Low testosterone increases risk of death in men with type 2 diabetes

Allowing low testosterone levels to go untreated may sharply increase the risk of early death among men with type 2 diabetes, according to a new study from a group of British researchers.

University of Sheffield officials said that their findings, which were presented at the annual meeting of the Society for Endocrinology, are important because low testosterone is a common complication of type 2 diabetes. Treating this problem could save the lives of countless men.

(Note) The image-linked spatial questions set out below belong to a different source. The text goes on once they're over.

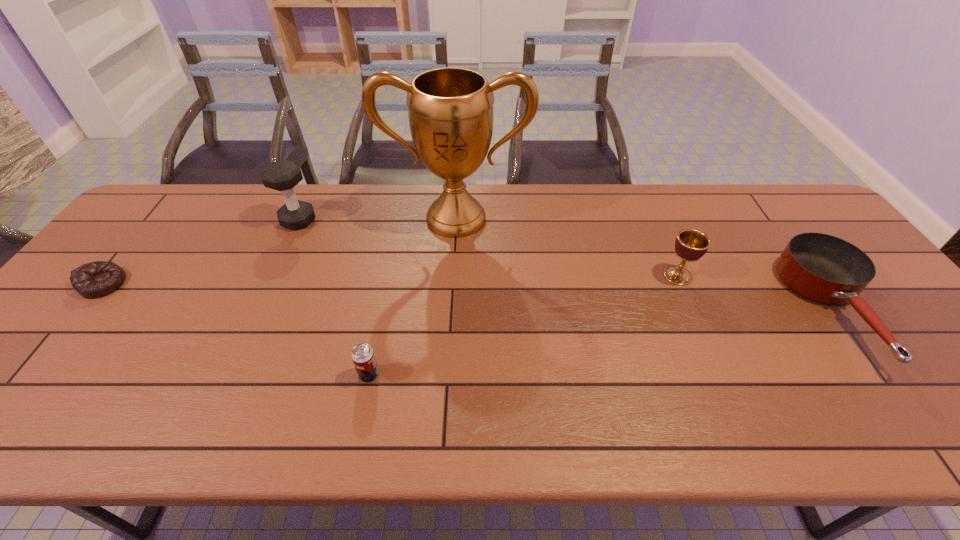
Where is `blank space located 0.200m on the right of the second object from left to right`? The image size is (960, 540). blank space located 0.200m on the right of the second object from left to right is located at coordinates (381, 220).

The height and width of the screenshot is (540, 960). Find the location of `vacant space located on the right of the second object from right to left`. vacant space located on the right of the second object from right to left is located at coordinates (756, 275).

Image resolution: width=960 pixels, height=540 pixels. Find the location of `vacant space located on the back of the beer can`. vacant space located on the back of the beer can is located at coordinates (384, 299).

Where is `vacant region located 0.090m on the handle side of the rightmost object`? Image resolution: width=960 pixels, height=540 pixels. vacant region located 0.090m on the handle side of the rightmost object is located at coordinates (915, 418).

The height and width of the screenshot is (540, 960). Identify the location of free space located on the front of the leftmost object. (48, 352).

Locate an element on the screen. trophy cup positioned at the far edge is located at coordinates (450, 110).

This screenshot has width=960, height=540. I want to click on dumbbell that is at the far edge, so click(283, 175).

Locate an element on the screen. This screenshot has height=540, width=960. object present at the left edge is located at coordinates (93, 280).

I want to click on object that is at the right edge, so click(x=826, y=269).

Identify the location of free space at the far edge of the desktop. The image size is (960, 540). (264, 188).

For the study, the researchers examined 587 men with type 2 diabetes. Participants were split into three groups. The first group had normal levels of testosterone, the second was receiving treatment for low testosterone and the third had untreated testosterone deficiency. These men were followed for six years.



During the course of the study, men who went untreated for testosterone deficiency were more than twice as likely to die, compared to those who had normal levels of the hormone. Participants who were on testosterone replacement therapy were the least likely to die.



Professor Hugh Jones, who led the investigation, said that the findings are important, but they are likely the tip of the iceberg when it comes to complications associated with low testosterone in men with type 2 diabetes. There have been few investigations into how hormone deficiencies affect men with the condition.

"It is well known that men with type 2 diabetes often have low testosterone levels, so it is important that we investigate the health implications of this," he said. "We now need to carry out a larger clinical trial to confirm these preliminary findings. If confirmed, then many deaths could be prevented every year."